My question is about if we can tell from Earth's surface without sending anything into space, if Earth is rotating.

Imagine that there is nothing else in the universe just Earth.

Now imagine we are not able to send out rockets to space.

Question:

1. Is there any way to determine whether Earth is rotating around its own axis?

Answer 1

Surprisingly, the answer is theoretically treacherous and depends entirely on how "empty" the universe truly is.

The use of Foucault pendulums

Please ignore the Sun -- the entire Milky Way galaxy in fact! -- and you still have a thin space-dust permeating the regions between a bunch of stars very far away, all the distant galaxies. They serve a very important purpose in the theory of general relativity: they make the spacetime all homogeneously "flat" out at a very long distance from the Earth. That is a hugely important fact! We then get to solve our equations for a spherically symmetric distribution of mass under the assumption that the solution becomes nice and flat out at infinity.

Given this, one way to observe the rotation of the Earth is to simply hang a pendulum that can move in the plane, and mark an arbitrary compass rose on the floor: as long as you are not on the Equator you will see the weight go from swinging North-South to East-West and back again.

These are called Foucault pendulums.
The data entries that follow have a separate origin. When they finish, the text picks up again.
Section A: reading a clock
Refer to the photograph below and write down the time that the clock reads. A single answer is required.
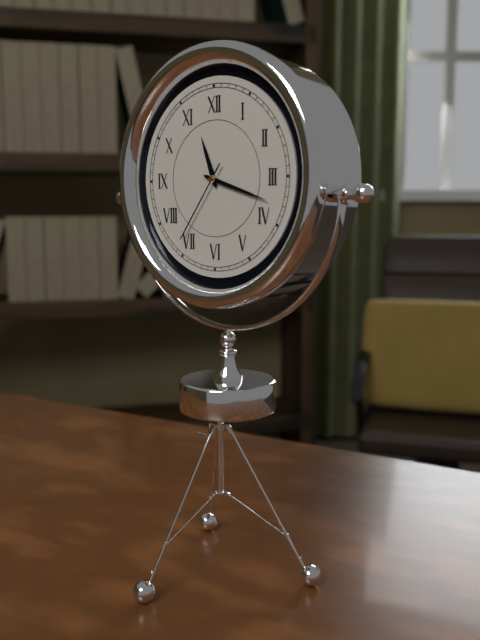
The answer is 11:18:36
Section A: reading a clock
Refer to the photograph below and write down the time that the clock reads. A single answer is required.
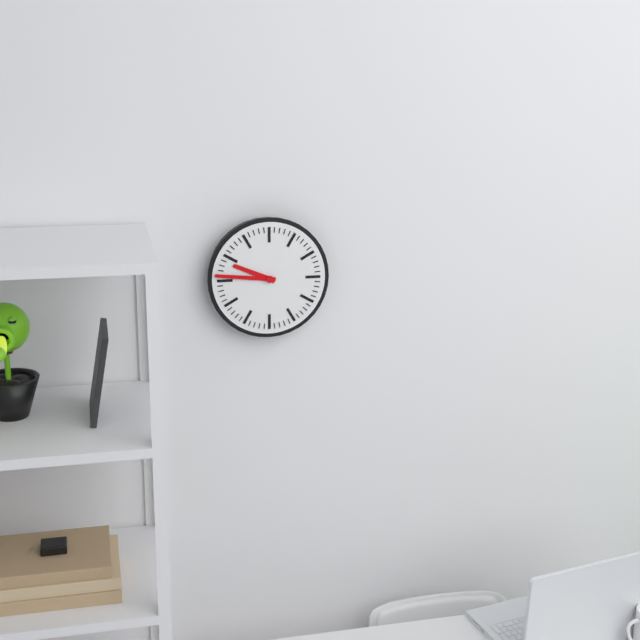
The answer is 9:46
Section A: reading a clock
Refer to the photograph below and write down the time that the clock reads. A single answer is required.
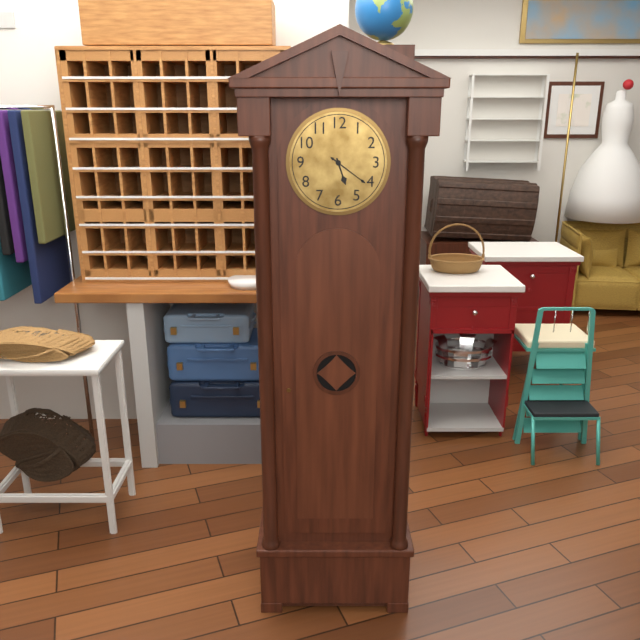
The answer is 5:21
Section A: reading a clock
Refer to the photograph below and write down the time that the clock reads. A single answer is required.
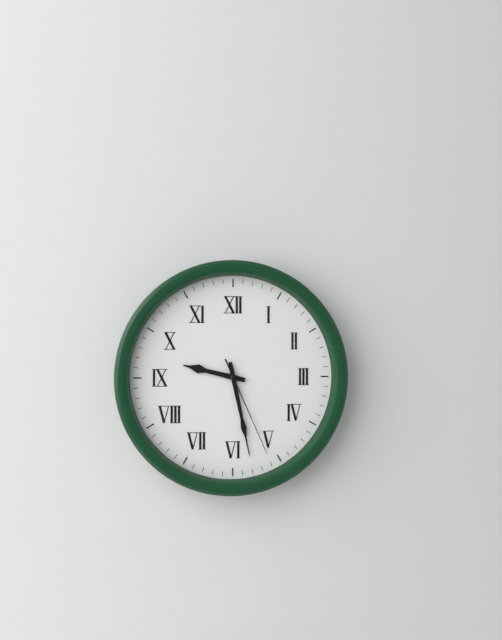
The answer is 9:28:26
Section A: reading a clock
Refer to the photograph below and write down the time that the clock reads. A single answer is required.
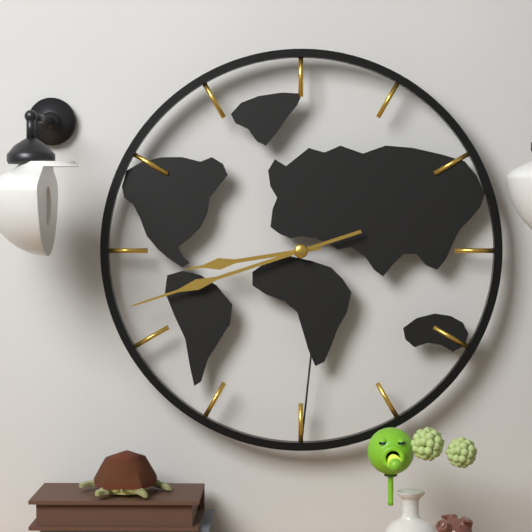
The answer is 8:42
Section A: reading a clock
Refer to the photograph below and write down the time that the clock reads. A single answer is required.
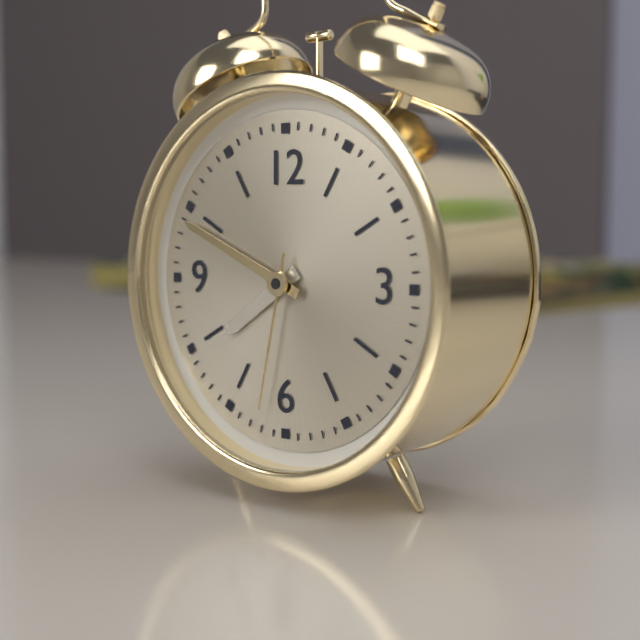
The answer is 7:49:32
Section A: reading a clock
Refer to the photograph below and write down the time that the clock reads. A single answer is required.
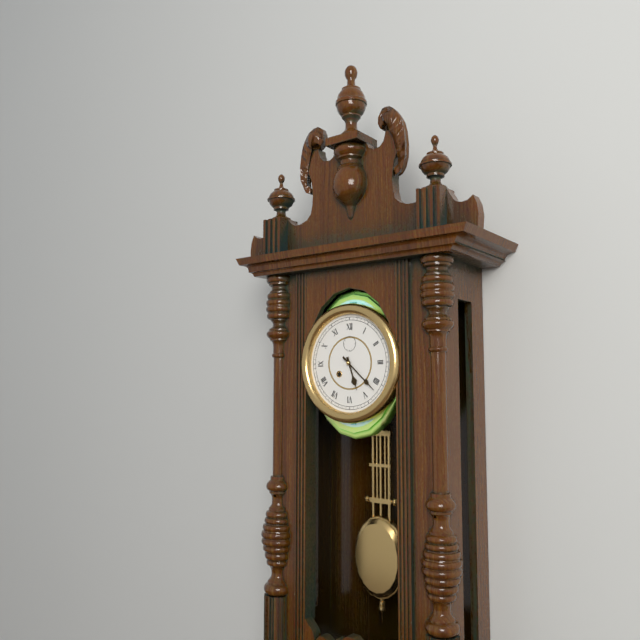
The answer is 5:22
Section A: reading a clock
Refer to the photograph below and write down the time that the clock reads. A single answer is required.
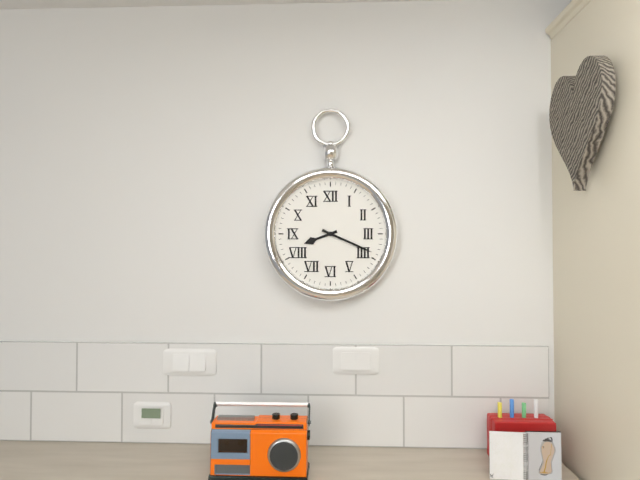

They work by the Coriolis force. My easiest explanation of this starts from: the Earth is rotating counterclockwise, so that at any given second if you point East, you are actually traveling at some hundreds of meters per second in the direction you're pointing, depending on your latitude, because you have to travel the whole circumference $2\pi R$ once per day. But actually this means that if you go a little distance $x$ further away from the axis, you need to travel a little faster: $2\pi (R + x)$ per day, so you need to travel $2\pi~x/\text{day}$ faster, to appear to remain "above" where you were. And this is hard to notice at strictly human scales. It means that if you jumped straight up you might land a little west of where you started, but I doubt it's as big of an effect as the width of a hair for that short of a height for that short of a time. Now a very long Foucault pendulum moves approximately in a plane. If you are on the Equator, the plane is parallel to the axis of rotation, and this effect does not exist: a Foucault pendulum on the equator always moves along the same line on the compass rose. But if you are on the pole, then every time that the Foucault pendulum goes out from the center, it lands a little West of where it started, and in fact the effect makes it go from North-South to East-West in a quarter of a day: meaning that from a stationary point out in space, you would see a rotating earth and the Foucault pendulum would seem to be stationary in space. And between these you see a continuum of behavior where the pendulum picks up a little rotation from being oriented partly along the axis of rotation, but it partly stays stationary relative to the Earth from being oriented partly away from it.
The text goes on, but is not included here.